(EXTRACT Opens)
So depending on parents it could be, But i would only be happy its a giant from a super giant parent otherwise its only a possibly giant, so you shouldnt be paying giant money.

Mark


----------



## monkeygirl (Mar 4, 2007)

so you cant tell from a baby?

because he said my raptor COULD be a giant but i dont know cos she was so underweight when i got her.


----------



## cjreptiles (Nov 13, 2006)

monkeygirl said:


> so you cant tell from a baby?
> 
> because he said my raptor COULD be a giant but i dont know cos she was so underweight when i got her.


You can tell with experience. Giants have more elongated, lanky bodies and tails.


----------



## Fixx (May 6, 2006)

Right, I know bugger all about Giants and Supers, we have five or so normal size Leos. What I'd like to know is, are the eggs of the Giants/supers any bigger then eggs of a normal size leopard gecko?


----------



## mark97r1 (Feb 9, 2007)
(EXTRACT Closes)
(GIVEN ENTRIES Opens)
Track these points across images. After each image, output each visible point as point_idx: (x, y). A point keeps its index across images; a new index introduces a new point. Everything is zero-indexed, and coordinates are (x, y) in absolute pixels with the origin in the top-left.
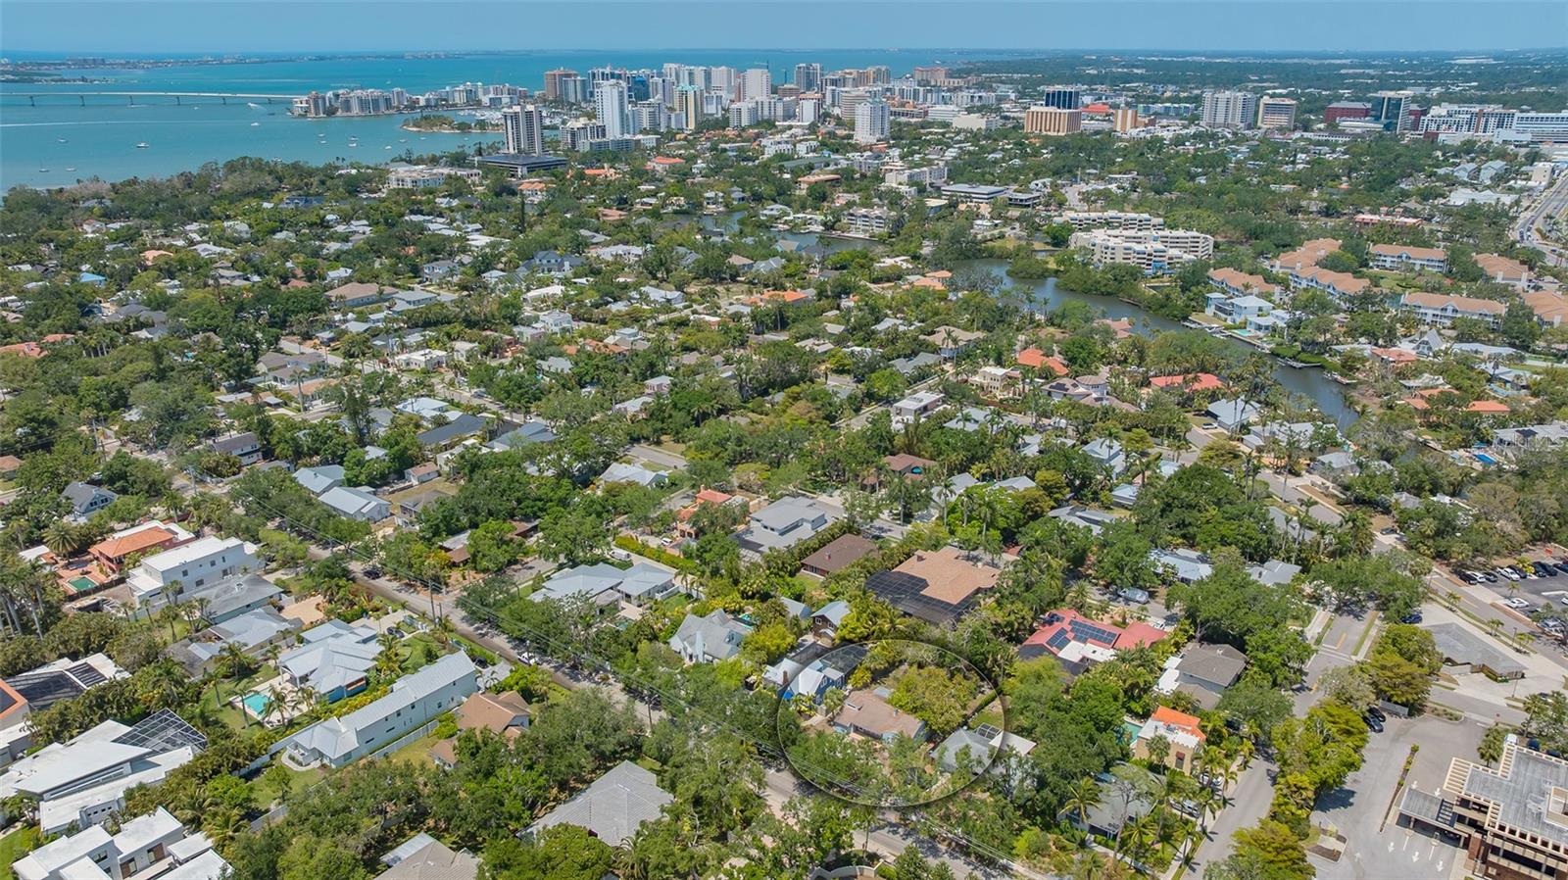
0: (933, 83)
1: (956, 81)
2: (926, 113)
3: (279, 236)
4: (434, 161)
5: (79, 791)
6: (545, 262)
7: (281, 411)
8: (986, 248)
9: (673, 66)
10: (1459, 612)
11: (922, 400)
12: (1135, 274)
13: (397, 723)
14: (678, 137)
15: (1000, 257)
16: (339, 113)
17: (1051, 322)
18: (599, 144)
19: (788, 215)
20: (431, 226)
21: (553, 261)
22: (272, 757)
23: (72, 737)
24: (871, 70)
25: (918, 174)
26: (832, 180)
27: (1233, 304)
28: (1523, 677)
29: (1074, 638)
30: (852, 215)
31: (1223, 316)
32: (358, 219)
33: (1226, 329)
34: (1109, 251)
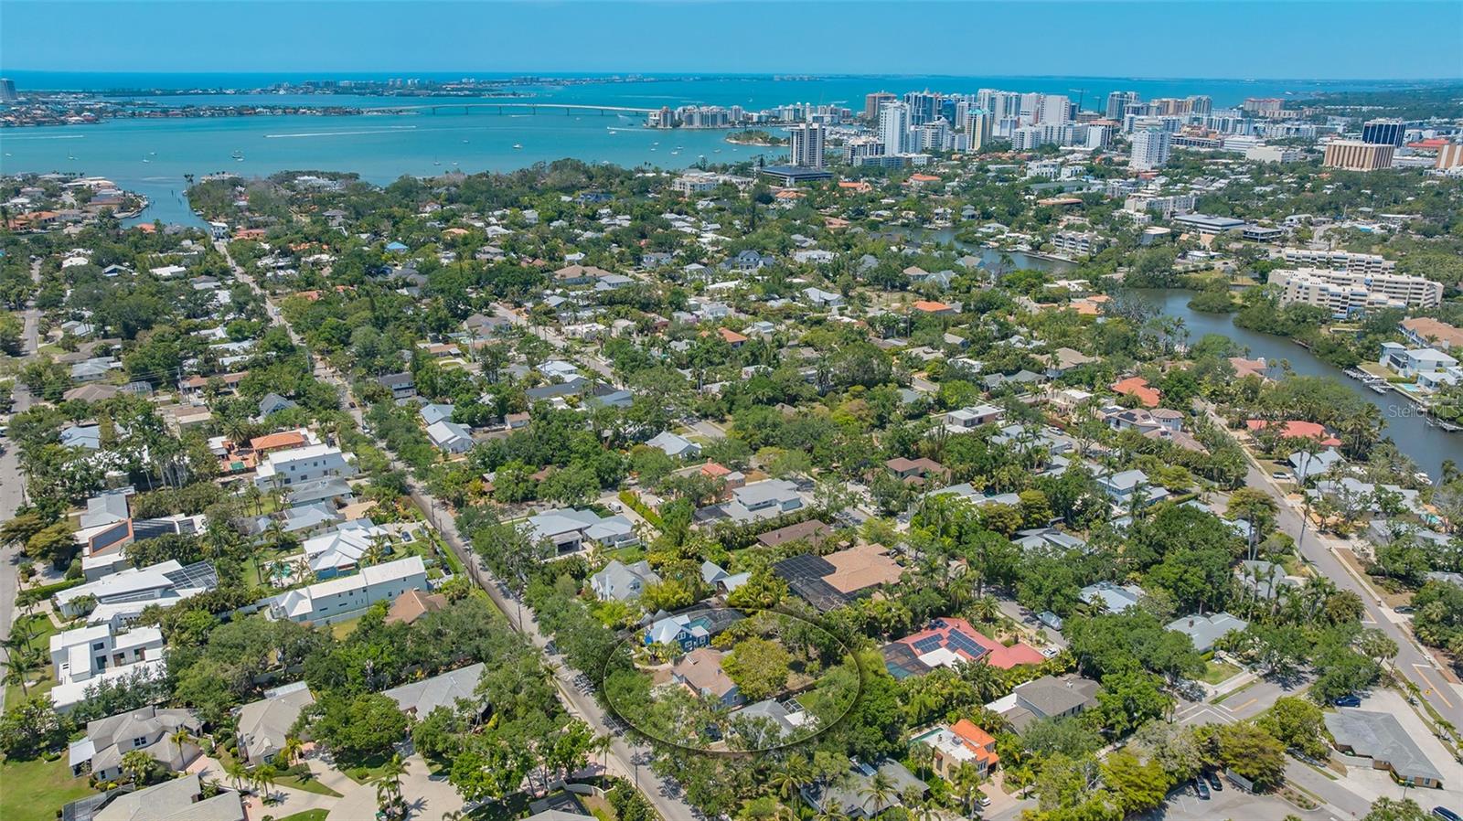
0: (1261, 114)
1: (1287, 112)
2: (1222, 144)
3: (555, 224)
4: (725, 169)
5: (120, 602)
6: (745, 260)
7: (459, 360)
8: (1180, 279)
9: (987, 91)
10: (1421, 708)
11: (977, 412)
12: (1324, 317)
13: (351, 601)
14: (953, 157)
15: (1194, 289)
16: (683, 126)
17: (1189, 356)
18: (871, 160)
19: (1003, 233)
20: (678, 224)
21: (752, 260)
22: (259, 609)
23: (146, 566)
24: (1191, 99)
25: (1162, 202)
26: (1072, 204)
27: (1408, 357)
28: (1439, 786)
29: (947, 646)
30: (1060, 237)
31: (1396, 367)
32: (624, 214)
33: (1391, 381)
34: (1302, 291)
(GIVEN ENTRIES Closes)
■ **ASSIGNED TASK A**
Print the passage of the giant leopard gecko thread running from "So depending on" up to and including "paying giant money.", copying it word for word.
■ **ASSIGNED TASK B**
Carry on the forum thread about giant leopard geckos, picking up right after its final line.

■ **YOUR RESPONSE A**
So depending on parents it could be, But i would only be happy its a giant from a super giant parent otherwise its only a possibly giant, so you shouldnt be paying giant money.

■ **YOUR RESPONSE B**
Dont quote me, but im pretty sure the eggs are the same size. As CJ said the babies do appear a little lanky in a definate giant, probebly one thats going to get big. Though i doubt its that obvious in all the young. There will be a couple from the year that are obvious but i would suspect most being a grey area.
Also giants have to be left to grow to there potential before being mated or they wont reach it.

Mark


----------



## tokay (Mar 13, 2007)

is there anyone in the uk who breeds giants? im interested in getting a male giant to breed with one of my hypo leos 
gorgeus leo btw


----------



## cjreptiles (Nov 13, 2006)

tokay said:


> is there anyone in the uk who breeds giants? im interested in getting a male giant to breed with one of my hypo leos
> gorgeus leo btw


A few breeders do including myself.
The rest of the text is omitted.